Job: Can you turn the lines from the one containing "Сразу предупредим, что той самой, хрустящей" up to and including the one containing "Sữa hạt chứa" into a Markdown table with the columns "Row" and "Line", skipping blank lines and leaving out the pictures?

>>>

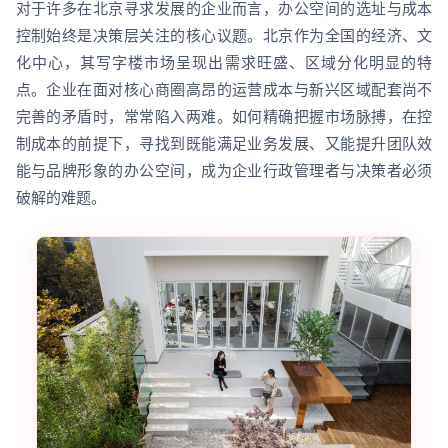
对于许多在北京寻求发展的企业而言，办公空间的选址与成本
控制始终是决策层关注的核心议题。北京作为全国的经济、文
化中心，其写字楼市场呈现出需求旺盛、区域分化明显的特
点。企业在面对核心商圈高昂的运营成本与新兴区域配套尚不
完善的矛盾时，常常陷入两难。如何精确把握市场脉搏，在控
制成本的前提下，寻找到既能满足业务发展、又能提升团队效
能与品牌形象的办公空间，成为企业行政管理者与决策者必须
破解的难题。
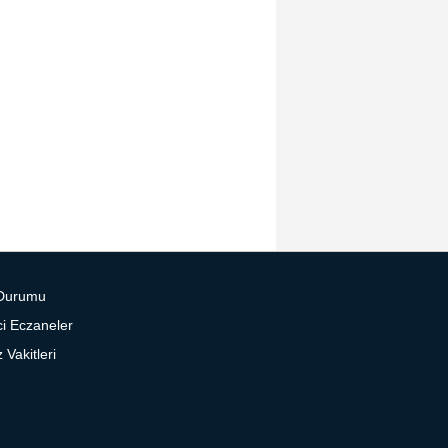
Durumu
i Eczaneler
Vakitleri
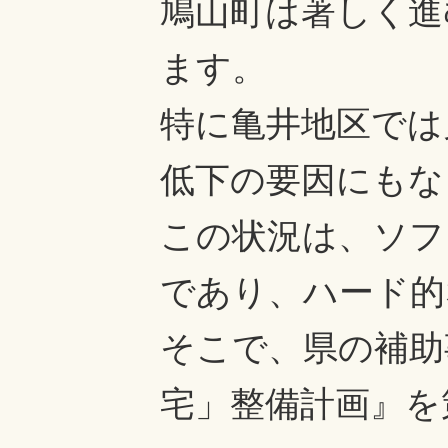
鳩山町は著しく進
ます。
特に亀井地区では
低下の要因にもな
この状況は、ソフ
であり、ハード的
そこで、県の補助
宅」整備計画』を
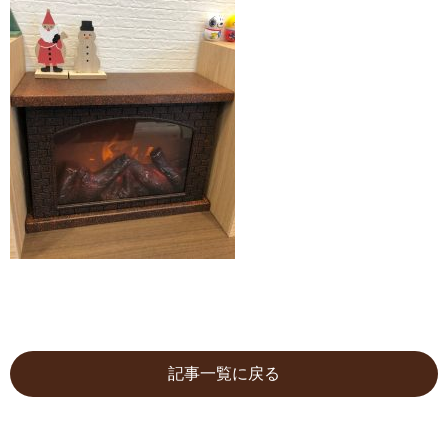
記事一覧に戻る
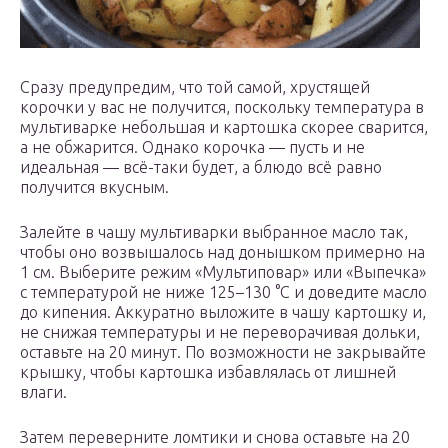
Сразу предупредим, что той самой, хрустящей
корочки у вас не получится, поскольку температура в
мультиварке небольшая и картошка скорее сварится,
а не обжарится. Однако корочка — пусть и не
идеальная — всё-таки будет, а блюдо всё равно
получится вкусным.
Залейте в чашу мультиварки выбранное масло так,
чтобы оно возвышалось над донышком примерно на
1 см. Выберите режим «Мультиповар» или «Выпечка»
с температурой не ниже 125–130 °С и доведите масло
до кипения. Аккуратно выложите в чашу картошку и,
не снижая температуры и не переворачивая дольки,
оставьте на 20 минут. По возможности не закрывайте
крышку, чтобы картошка избавлялась от лишней
влаги.
Затем переверните ломтики и снова оставьте на 20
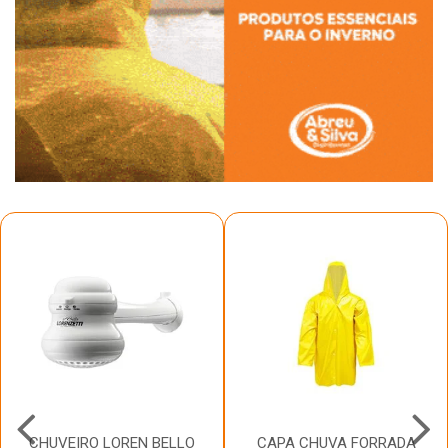
CHUVEIRO LOREN BELLO
CAPA CHUVA FORRADA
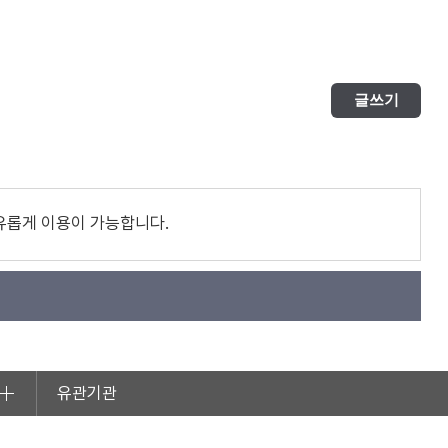
글쓰기
유롭게 이용이 가능합니다.
유관기관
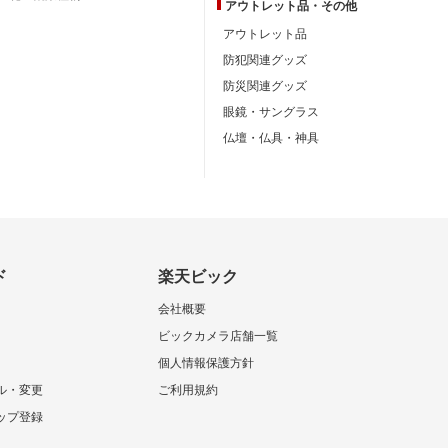
アウトレット品・
その他
アウトレット品
防犯関連グッズ
防災関連グッズ
眼鏡・サングラス
仏壇・仏具・神具
ド
楽天ビック
会社概要
ビックカメラ店舗一覧
個人情報保護方針
ル・変更
ご利用規約
ップ登録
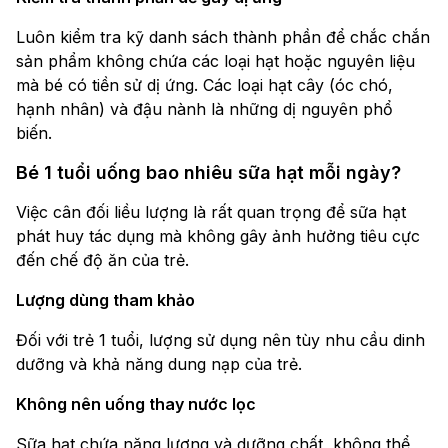
Luôn kiểm tra kỹ danh sách thành phần để chắc chắn
sản phẩm không chứa các loại hạt hoặc nguyên liệu
mà bé có tiền sử dị ứng. Các loại hạt cây (óc chó,
hạnh nhân) và đậu nành là những dị nguyên phổ
biến.
Bé 1 tuổi uống bao nhiêu sữa hạt mỗi ngày?
Việc cân đối liều lượng là rất quan trọng để sữa hạt
phát huy tác dụng mà không gây ảnh hưởng tiêu cực
đến chế độ ăn của trẻ.
Lượng dùng tham khảo
Đối với trẻ 1 tuổi, lượng sử dụng nên tùy nhu cầu dinh
dưỡng và khả năng dung nạp của trẻ.
Không nên uống thay nước lọc
Sữa hạt chứa năng lượng và dưỡng chất, không thể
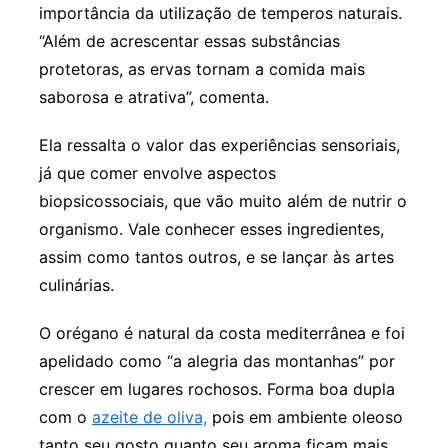
importância da utilização de temperos naturais.
“Além de acrescentar essas substâncias
protetoras, as ervas tornam a comida mais
saborosa e atrativa”, comenta.
Ela ressalta o valor das experiências sensoriais,
já que comer envolve aspectos
biopsicossociais, que vão muito além de nutrir o
organismo. Vale conhecer esses ingredientes,
assim como tantos outros, e se lançar às artes
culinárias.
O orégano é natural da costa mediterrânea e foi
apelidado como “a alegria das montanhas” por
crescer em lugares rochosos. Forma boa dupla
com o
azeite de oliva,
pois em ambiente oleoso
tanto seu gosto quanto seu aroma ficam mais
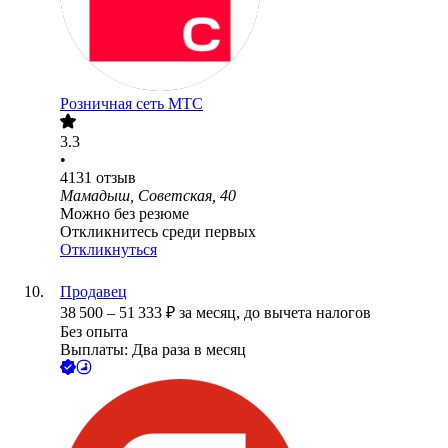
Розничная сеть МТС
3.3
•
4131
отзыв
Мамадыш, Советская, 40
Можно без резюме
Откликнитесь среди первых
Откликнуться
Продавец
38 500
–
51 333
₽
за месяц,
до вычета налогов
Без опыта
Выплаты: Два раза в месяц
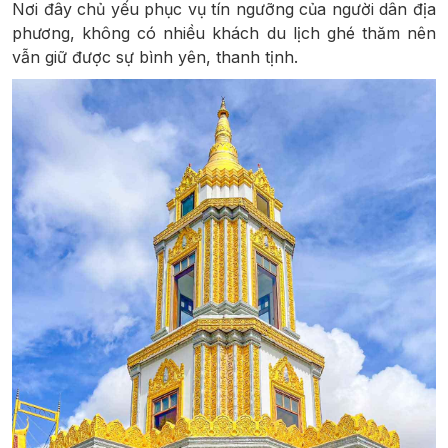
Nơi đây chủ yếu phục vụ tín ngưỡng của người dân địa
phương, không có nhiều khách du lịch ghé thăm nên
vẫn giữ được sự bình yên, thanh tịnh.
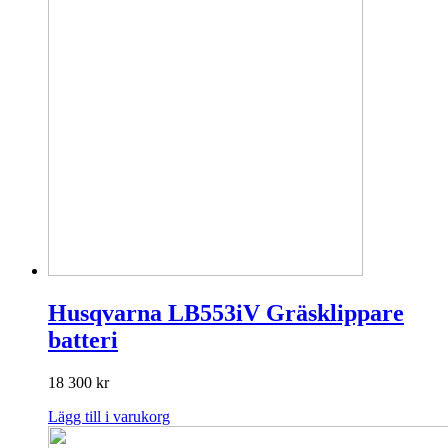
Husqvarna LB553iV Gräsklippare
batteri
18 300
kr
Lägg till i varukorg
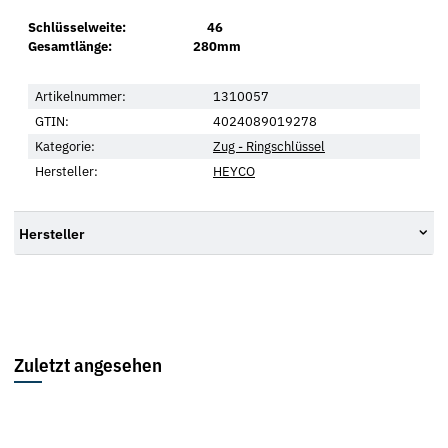
Schlüsselweite: 46
Gesamtlänge: 280mm
Artikelnummer:
1310057
GTIN:
4024089019278
Kategorie:
Zug - Ringschlüssel
Hersteller:
HEYCO
Hersteller
Zuletzt angesehen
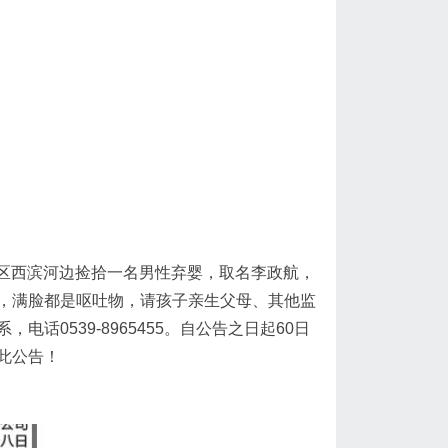
小区西滨河边捡拾一名男性弃婴，取名李政航，
，满脸都是呕吐物，请孩子亲生父母、其他监
0539-8965455。自公告之日起60日
此公告！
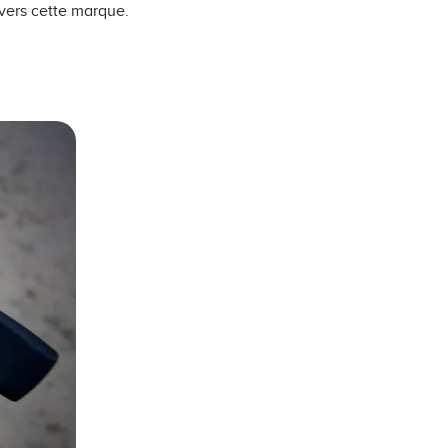
 vers cette marque.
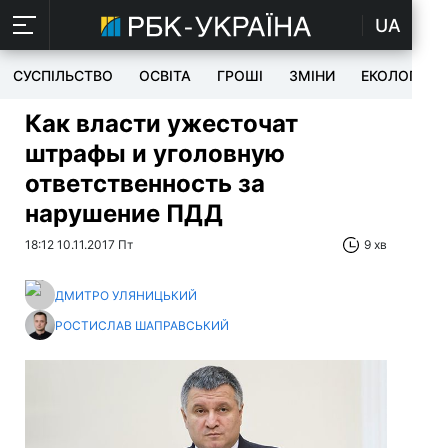
UA
СУСПІЛЬСТВО
ОСВІТА
ГРОШІ
ЗМІНИ
ЕКОЛОГІЯ
Как власти ужесточат
штрафы и уголовную
ответственность за
нарушение ПДД
18:12 10.11.2017 Пт
9 хв
ДМИТРО УЛЯНИЦЬКИЙ
РОСТИСЛАВ ШАПРАВСЬКИЙ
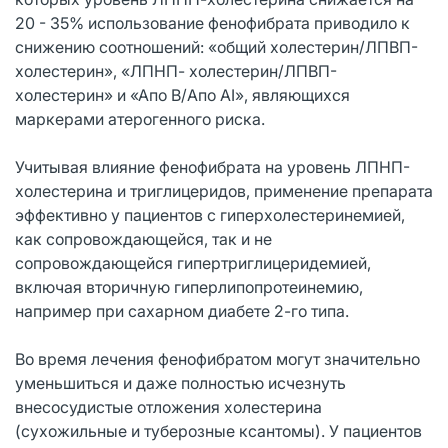
20 - 35% использование фенофибрата приводило к
снижению соотношений: «общий холестерин/ЛПВП-
холестерин», «ЛПНП- холестерин/ЛПВП-
холестерин» и «Апо В/Апо AI», являющихся
маркерами атерогенного риска.
Учитывая влияние фенофибрата на уровень ЛПНП-
холестерина и триглицеридов, применение препарата
эффективно у пациентов с гиперхолестеринемией,
как сопровождающейся, так и не
сопровождающейся гипертриглицеридемией,
включая вторичную гиперлипопротеинемию,
например при сахарном диабете 2-го типа.
Во время лечения фенофибратом могут значительно
уменьшиться и даже полностью исчезнуть
внесосудистые отложения холестерина
(сухожильные и туберозные ксантомы). У пациентов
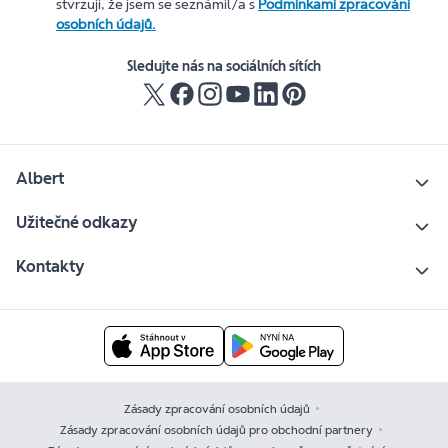
stvrzuji, že jsem se seznámil/a s
Podmínkami zpracování
osobních údajů.
Sledujte nás na sociálních sítích
Albert
Užitečné odkazy
Kontakty
Zásady zpracování osobních údajů
Zásady zpracování osobních údajů pro obchodní partnery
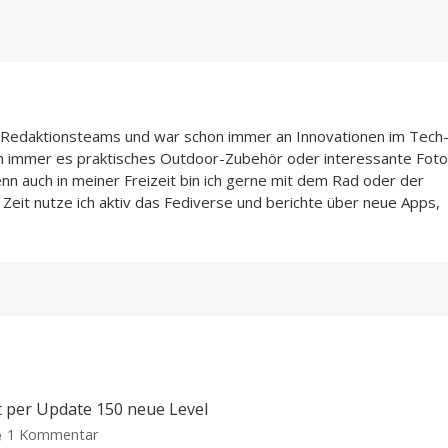
n-Redaktionsteams und war schon immer an Innovationen im Tech
n immer es praktisches Outdoor-Zubehör oder interessante Foto
enn auch in meiner Freizeit bin ich gerne mit dem Rad oder der
Zeit nutze ich aktiv das Fediverse und berichte über neue Apps,
t per Update 150 neue Level
zu
1 Kommentar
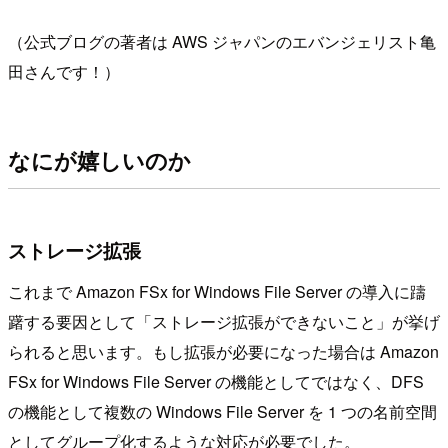
（公式ブログの著者は AWS ジャパンのエバンジェリスト亀
田さんです！）
なにが嬉しいのか
ストレージ拡張
これまで Amazon FSx for Windows File Server の導入に躊
躇する要因として「ストレージ拡張ができないこと」が挙げ
られると思います。もし拡張が必要になった場合は Amazon
FSx for Windows File Server の機能としてではなく、DFS
の機能として複数の Windows File Server を 1 つの名前空間
としてグループ化するような対応が必要でした。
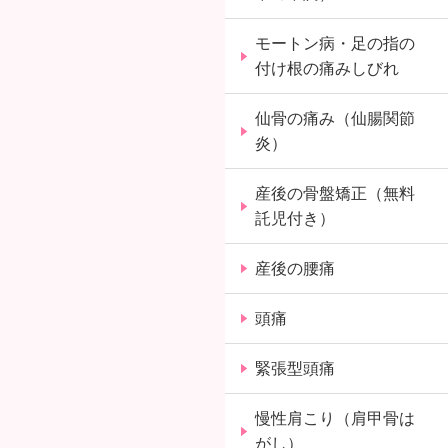
モートン病・足の指の
付け根の痛みしびれ
仙骨の痛み（仙腸関節
炎）
産後の骨盤矯正（無料
託児付き）
産後の腰痛
頭痛
緊張型頭痛
慢性肩こり（肩甲骨は
がし）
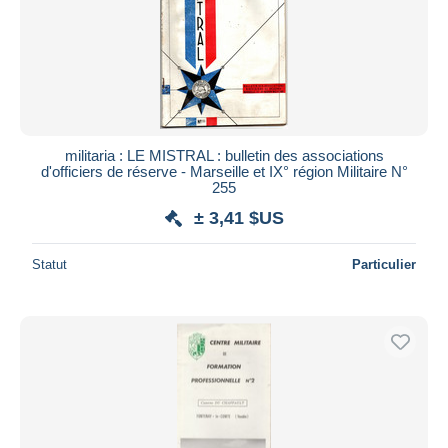
militaria : LE MISTRAL : bulletin des associations
d'officiers de réserve - Marseille et IX° région Militaire N°
255
± 3,41 $US
Statut
Particulier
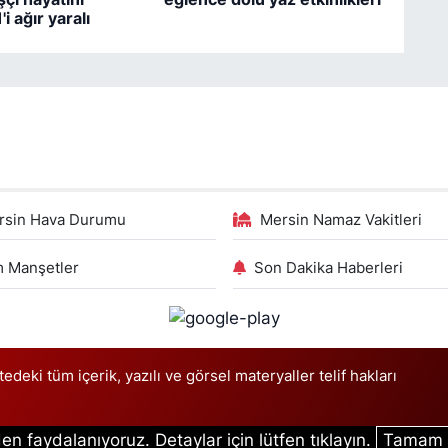
'i ağır yaralı
rsin Hava Durumu
Mersin Namaz Vakitleri
 Manşetler
Son Dakika Haberleri
deki tüm içerik, yazılı ve görsel materyaller telif hakları
en faydalanıyoruz. Detaylar için lütfen tıklayın.
Tamam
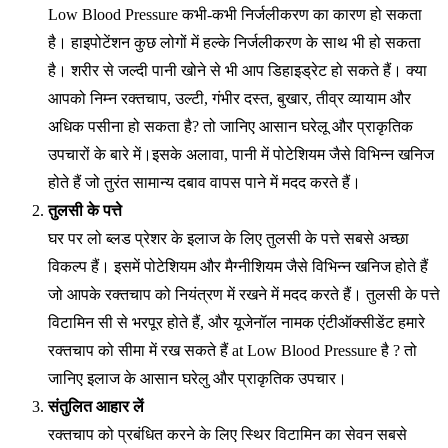
Low Blood Pressure कभी-कभी निर्जलीकरण का कारण हो सकता
है। हाइपोटेंशन कुछ लोगों में हल्के निर्जलीकरण के साथ भी हो सकता
है। शरीर से जल्दी पानी खोने से भी आप डिहाइड्रेट हो सकते हैं। क्या
आपको निम्न रक्तचाप, उल्टी, गंभीर दस्त, बुखार, तीव्र व्यायाम और
अधिक पसीना हो सकता है? तो जानिए आसान घरेलू और प्राकृतिक
उपचारों के बारे में।इसके अलावा, पानी में पोटेशियम जैसे विभिन्न खनिज
होते हैं जो तुरंत सामान्य दबाव वापस पाने में मदद करते हैं।
तुलसी के पत्ते
घर पर लो ब्लड प्रेशर के इलाज के लिए तुलसी के पत्ते सबसे अच्छा
विकल्प हैं। इसमें पोटेशियम और मैग्नीशियम जैसे विभिन्न खनिज होते हैं
जो आपके रक्तचाप को नियंत्रण में रखने में मदद करते हैं। तुलसी के पत्ते
विटामिन सी से भरपूर होते हैं, और यूजेनॉल नामक एंटीऑक्सीडेंट हमारे
रक्तचाप को सीमा में रख सकते हैं at Low Blood Pressure है ? तो
जानिए इलाज के आसान घरेलु और प्राकृतिक उपचार।
संतुलित आहार लें
रक्तचाप को प्रबंधित करने के लिए स्थिर विटामिन का सेवन सबसे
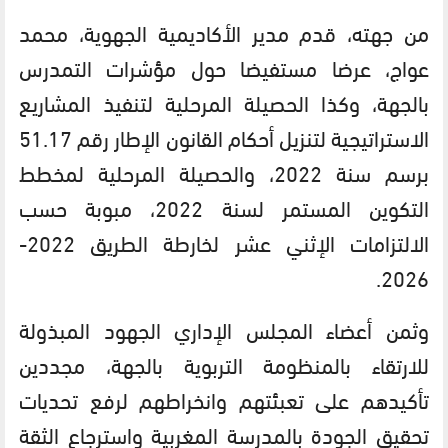
من جهته، قدم مدير الأكاديمية الجهوية، محمد
عواج، عرضا مستفيضا حول مؤشرات التمدرس
بالجهة، وكذا الحصيلة المرحلية لتنفيذ المشاريع
الاستراتيجية لتنزيل أحكام القانون الإطار رقم 51.17
برسم سنة 2022، والحصيلة المرحلية لمخطط
التكوين المستمر لسنة 2022، مبوبة حسب
الالتزامات الإثني عشر لخارطة الطريق 2022-
2026.
وثمن أعضاء المجلس الإداري الجهود المبذولة
للارتقاء بالمنظومة التربوية بالجهة، مجددين
تأكيدهم على تعبئتهم وانخراطهم لرفع تحديات
تحقيق الجودة بالمدرسة المغربية واسترجاع الثقة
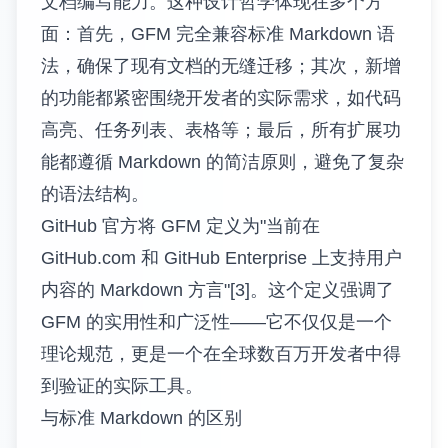
文档编写能力。这种设计哲学体现在多个方
面：首先，GFM 完全兼容标准 Markdown 语
法，确保了现有文档的无缝迁移；其次，新增
的功能都紧密围绕开发者的实际需求，如代码
高亮、任务列表、表格等；最后，所有扩展功
能都遵循 Markdown 的简洁原则，避免了复杂
的语法结构。
GitHub 官方将 GFM 定义为"当前在
GitHub.com 和 GitHub Enterprise 上支持用户
内容的 Markdown 方言"[3]。这个定义强调了
GFM 的实用性和广泛性——它不仅仅是一个
理论规范，更是一个在全球数百万开发者中得
到验证的实际工具。
与标准 Markdown 的区别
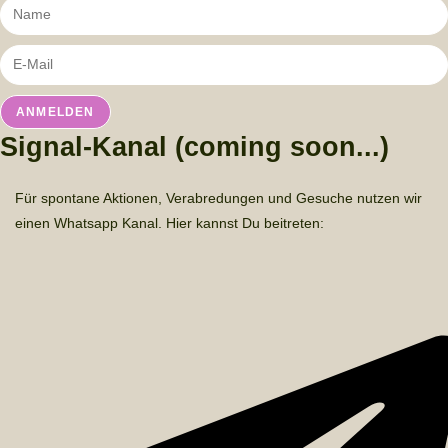
ANMELDEN
Signal-Kanal (coming soon...)
Für spontane Aktionen, Verabredungen und Gesuche nutzen wir
einen Whatsapp Kanal. Hier kannst Du beitreten:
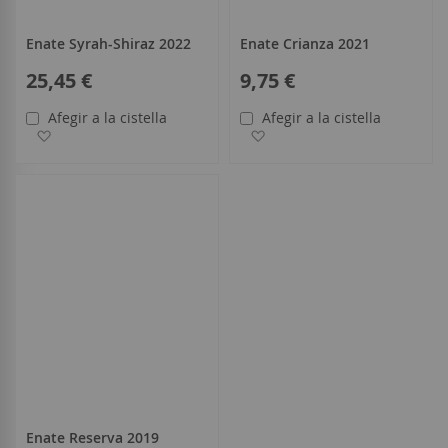
Enate Syrah-Shiraz 2022
Enate Crianza 2021
25,45 €
9,75 €
Afegir a la cistella
Afegir a la cistella
Afegir a la llista de desitjos
Afegir a la llista de desitjo
Enate Reserva 2019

<<<

Expected answer:
| Row | Line |
|---|---|
| 1 | Сразу предупредим, что той самой, хрустящей |
| 2 | корочки у вас не получится, поскольку температура в |
| 3 | мультиварке небольшая и картошка скорее сварится, |
| 4 | а не обжарится. Однако корочка — пусть и не |
| 5 | идеальная — всё-таки будет, а блюдо всё равно |
| 6 | получится вкусным. |
| 7 | Залейте в чашу мультиварки выбранное масло так, |
| 8 | чтобы оно возвышалось над донышком примерно на |
| 9 | 1 см. Выберите режим «Мультиповар» или «Выпечка» |
| 10 | с температурой не ниже 125–130 °С и доведите масло |
| 11 | до кипения. Аккуратно выложите в чашу картошку и, |
| 12 | не снижая температуры и не переворачивая дольки, |
| 13 | оставьте на 20 минут. По возможности не закрывайте |
| 14 | крышку, чтобы картошка избавлялась от лишней |
| 15 | влаги. |
| 16 | Затем переверните ломтики и снова оставьте на 20 |
| 17 | CHUVEIRO LOREN BELLO |
| 18 | CAPA CHUVA FORRADA |
| 19 | 글쓰기 |
| 20 | 유롭게 이용이 가능합니다. |
| 21 | 유관기관 |
| 22 | アウトレット品・ |
| 23 | その他 |
| 24 | アウトレット品 |
| 25 | 防犯関連グッズ |
| 26 | 防災関連グッズ |
| 27 | 眼鏡・サングラス |
| 28 | 仏壇・仏具・神具 |
| 29 | ド |
| 30 | 楽天ビック |
| 31 | 会社概要 |
| 32 | ビックカメラ店舗一覧 |
| 33 | 個人情報保護方針 |
| 34 | ル・変更 |
| 35 | ご利用規約 |
| 36 | ップ登録 |
| 37 | Luôn kiểm tra kỹ danh sách thành phần để chắc chắn |
| 38 | sản phẩm không chứa các loại hạt hoặc nguyên liệu |
| 39 | mà bé có tiền sử dị ứng. Các loại hạt cây (óc chó, |
| 40 | hạnh nhân) và đậu nành là những dị nguyên phổ |
| 41 | biến. |
| 42 | Bé 1 tuổi uống bao nhiêu sữa hạt mỗi ngày? |
| 43 | Việc cân đối liều lượng là rất quan trọng để sữa hạt |
| 44 | phát huy tác dụng mà không gây ảnh hưởng tiêu cực |
| 45 | đến chế độ ăn của trẻ. |
| 46 | Lượng dùng tham khảo |
| 47 | Đối với trẻ 1 tuổi, lượng sử dụng nên tùy nhu cầu dinh |
| 48 | dưỡng và khả năng dung nạp của trẻ. |
| 49 | Không nên uống thay nước lọc |
| 50 | Sữa hạt chứa năng lượng và dưỡng chất, không thể |